- **Задания**:
- A) Что, согласно отрывку об эмиграции, Некрасов говорит и пишет о своей жизни?
- B) Продолжите отрывок об эмиграции, начав сразу после его последнего предложения.

- **Отрывок со страницы**:
━━━━━━
Но дело не в этом. Когда я рассказываю кому-то (по телефону) о своих поездках, мне становится каждый раз стыдно, хотя я сам не знаю чего. Я могу сказать, что здесь жить и легче, и лучше, и интереснее, но было бы совсем хорошо, если бы здесь родиться. Время от времени здешние эмигранты (третья волна) изливают свои восторги, как здесь хорошо и как они здесь свободны, а Некрасов говорит и пишет, что он счастлив, что на старости лет ему выпала такая карта. Я про себя этого сказать не могу. Ну поездил, ну посмотрел, ну еще можно посмотреть и поездить. Но посмотреть и вернуться. И сесть где-нибудь в Лодыжине или Бертошине… нет, не то. <…>
Вот я сейчас перечел Борино письмо, и захотелось тоже вместе в “поддувало”, да выстоять очередь, да чтоб потом сказали не “вот кайнд оф бир?”, а “пива нет”. Или проникнуть почти нелегально в гостиницу “Украина”. Или чтобы какая-нибудь увешанная золотом иностранка с барского плеча притащила несколько банок датского пива и укатила, оставив нас чревоугодничать.
━━━━━━
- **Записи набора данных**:

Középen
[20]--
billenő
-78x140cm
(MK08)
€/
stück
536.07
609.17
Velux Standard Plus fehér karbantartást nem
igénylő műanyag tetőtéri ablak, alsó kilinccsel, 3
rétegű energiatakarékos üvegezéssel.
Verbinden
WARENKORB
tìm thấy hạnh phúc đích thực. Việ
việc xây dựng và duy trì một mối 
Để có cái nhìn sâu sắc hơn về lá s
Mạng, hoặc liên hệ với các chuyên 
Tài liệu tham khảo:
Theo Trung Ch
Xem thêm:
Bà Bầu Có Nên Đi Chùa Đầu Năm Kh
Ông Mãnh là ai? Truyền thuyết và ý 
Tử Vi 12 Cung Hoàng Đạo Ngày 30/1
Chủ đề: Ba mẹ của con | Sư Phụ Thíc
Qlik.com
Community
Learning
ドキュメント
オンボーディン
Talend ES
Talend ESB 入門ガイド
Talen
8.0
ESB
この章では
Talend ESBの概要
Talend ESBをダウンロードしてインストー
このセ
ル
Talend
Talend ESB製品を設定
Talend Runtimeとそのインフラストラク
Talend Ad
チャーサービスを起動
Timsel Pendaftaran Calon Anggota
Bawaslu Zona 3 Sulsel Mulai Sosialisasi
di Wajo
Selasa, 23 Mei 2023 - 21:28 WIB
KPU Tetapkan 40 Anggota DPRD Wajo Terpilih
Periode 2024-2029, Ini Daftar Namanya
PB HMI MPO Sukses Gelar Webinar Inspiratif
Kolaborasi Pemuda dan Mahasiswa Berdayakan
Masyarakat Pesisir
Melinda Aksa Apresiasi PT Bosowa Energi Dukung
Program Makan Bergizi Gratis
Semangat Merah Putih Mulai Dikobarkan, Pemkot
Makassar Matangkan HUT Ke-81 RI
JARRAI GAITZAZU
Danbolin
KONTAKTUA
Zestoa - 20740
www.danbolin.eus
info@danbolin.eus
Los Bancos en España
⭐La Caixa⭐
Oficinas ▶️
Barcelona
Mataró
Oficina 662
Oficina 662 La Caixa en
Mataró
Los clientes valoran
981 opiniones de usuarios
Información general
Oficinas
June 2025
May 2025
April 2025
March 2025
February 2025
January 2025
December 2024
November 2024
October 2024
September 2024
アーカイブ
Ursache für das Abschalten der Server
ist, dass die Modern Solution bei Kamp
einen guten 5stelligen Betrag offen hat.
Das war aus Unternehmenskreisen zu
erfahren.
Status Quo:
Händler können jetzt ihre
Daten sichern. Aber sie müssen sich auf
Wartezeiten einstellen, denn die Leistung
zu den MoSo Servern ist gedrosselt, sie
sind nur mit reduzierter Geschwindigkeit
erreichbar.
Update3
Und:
━━━━━━
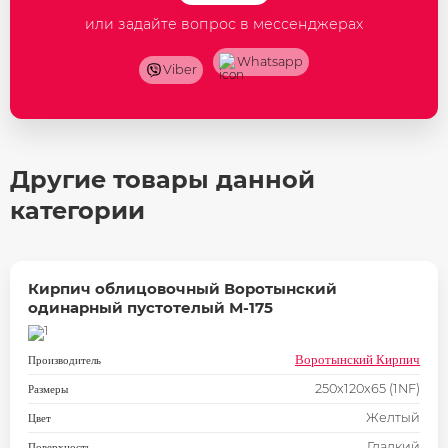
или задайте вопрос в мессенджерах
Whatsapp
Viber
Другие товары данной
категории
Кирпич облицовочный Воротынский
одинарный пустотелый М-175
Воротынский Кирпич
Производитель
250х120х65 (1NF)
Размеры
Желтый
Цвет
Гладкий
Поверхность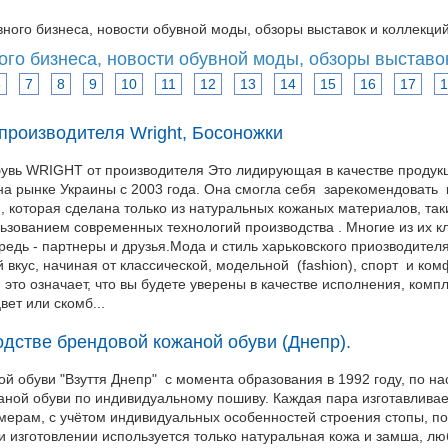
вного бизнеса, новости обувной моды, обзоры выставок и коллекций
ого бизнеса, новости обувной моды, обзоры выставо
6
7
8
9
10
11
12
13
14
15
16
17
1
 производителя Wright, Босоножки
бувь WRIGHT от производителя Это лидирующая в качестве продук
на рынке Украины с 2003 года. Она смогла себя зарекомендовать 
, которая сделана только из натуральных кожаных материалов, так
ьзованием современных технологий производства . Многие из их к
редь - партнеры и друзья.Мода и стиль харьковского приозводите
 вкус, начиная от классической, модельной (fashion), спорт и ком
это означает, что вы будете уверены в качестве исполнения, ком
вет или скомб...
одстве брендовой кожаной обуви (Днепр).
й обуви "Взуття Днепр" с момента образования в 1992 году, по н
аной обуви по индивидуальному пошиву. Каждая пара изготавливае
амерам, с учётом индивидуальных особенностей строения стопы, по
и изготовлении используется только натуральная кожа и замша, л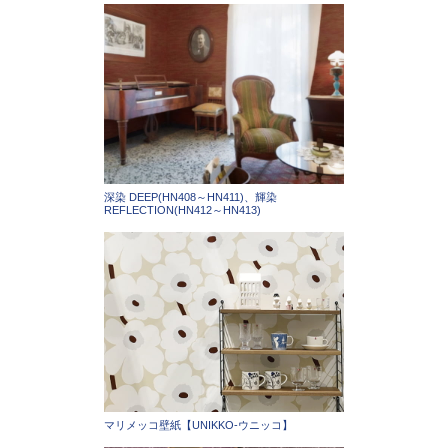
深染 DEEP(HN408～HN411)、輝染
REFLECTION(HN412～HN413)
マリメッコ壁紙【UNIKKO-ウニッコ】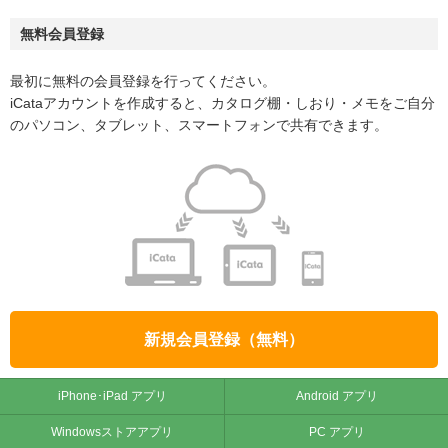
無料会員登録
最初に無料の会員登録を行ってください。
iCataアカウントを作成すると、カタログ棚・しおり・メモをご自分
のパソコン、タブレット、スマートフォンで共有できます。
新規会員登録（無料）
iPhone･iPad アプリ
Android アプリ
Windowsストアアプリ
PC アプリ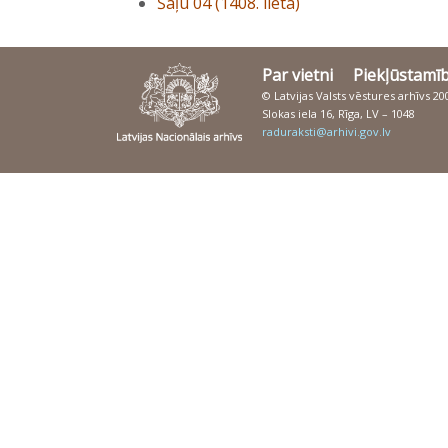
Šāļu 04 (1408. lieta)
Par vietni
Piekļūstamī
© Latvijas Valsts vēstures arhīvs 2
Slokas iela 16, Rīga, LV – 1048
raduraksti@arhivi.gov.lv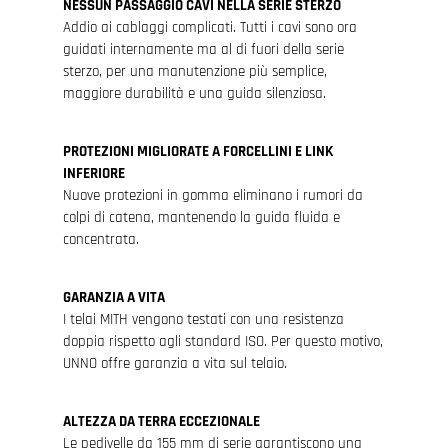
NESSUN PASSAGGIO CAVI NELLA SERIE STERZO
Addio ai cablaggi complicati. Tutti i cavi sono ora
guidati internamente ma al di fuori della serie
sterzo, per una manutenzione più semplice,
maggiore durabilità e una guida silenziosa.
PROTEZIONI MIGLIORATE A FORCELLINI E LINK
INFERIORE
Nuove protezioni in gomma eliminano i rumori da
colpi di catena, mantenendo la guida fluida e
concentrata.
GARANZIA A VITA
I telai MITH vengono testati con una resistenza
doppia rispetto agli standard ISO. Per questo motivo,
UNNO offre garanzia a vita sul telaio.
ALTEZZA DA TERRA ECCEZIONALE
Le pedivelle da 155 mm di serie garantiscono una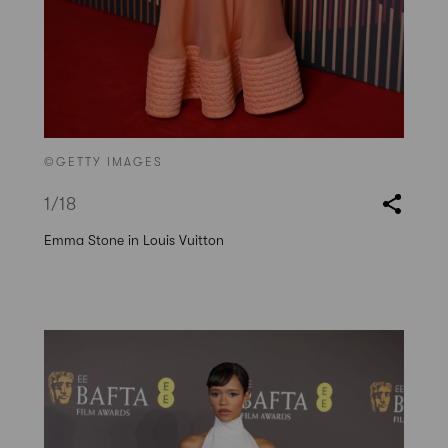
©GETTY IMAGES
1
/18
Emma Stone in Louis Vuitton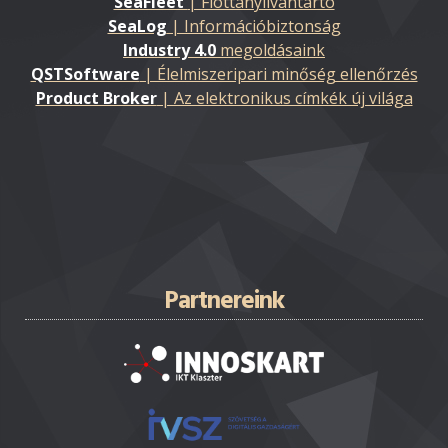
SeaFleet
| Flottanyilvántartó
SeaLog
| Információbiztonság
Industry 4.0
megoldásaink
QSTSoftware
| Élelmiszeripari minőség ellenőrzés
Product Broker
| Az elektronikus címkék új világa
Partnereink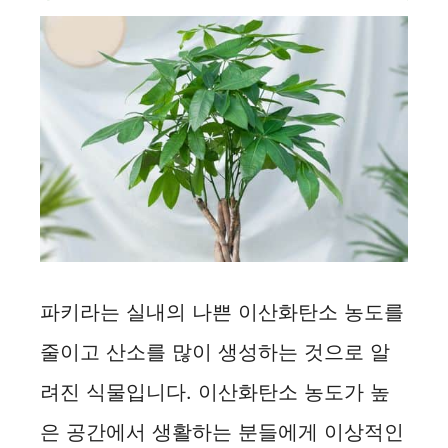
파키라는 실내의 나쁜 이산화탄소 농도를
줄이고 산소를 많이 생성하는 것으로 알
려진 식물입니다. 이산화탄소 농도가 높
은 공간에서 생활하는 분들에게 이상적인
━━━━━━
- **Ответы**:
- A) Что он счастлив, что на старости лет ему выпала такая карта.

- B)
Однажды, помню, ехал я с юга и вез с собой одну воблину и мечтал сожрать ее с пивом. Но ни в одной забегаловке по дороге пива не было (я ехал на машине). И наконец где-то под Москвой, кажется в Чехове, зашел в одну – пиво рекой. Достал я свою воблу, мужик один подошел: “Слушай, дай чуть-чуть, очень хочется!” Потом другой подошел, третий. Честно скажу, жалко было. Но раздал все, достался мне только плавник с кусочком (маленьким) чего-то жевательного.
Короче говоря, здесь хорошо, а домой хочется. Правда, с условием, чтобы не лезли в душу (и в квартиру).
Я думаю, что это будет. Я никогда не был розовым оптимистом, но могу поспорить на бочку баварского пива, что что-то будет.
Как говорила Белла: мы не разминемся на этом свете. И на этой оптимистической ноте я кончаю. Целую вас обоих за себя и за Иру. Я неаккуратный писатель писем, но все же буду писать. И вы пишите. Пусть неаккуратно. Целуйте Аньку и Лизку. И старую Аньку тоже. Привет всей вашей богеме и Дмитрию Васильевичу.
Белла! Поздравляю заранее с днем рожденья. Постараюсь позвонить, если получится.
Володя из Штокдорфа (Stockdorf)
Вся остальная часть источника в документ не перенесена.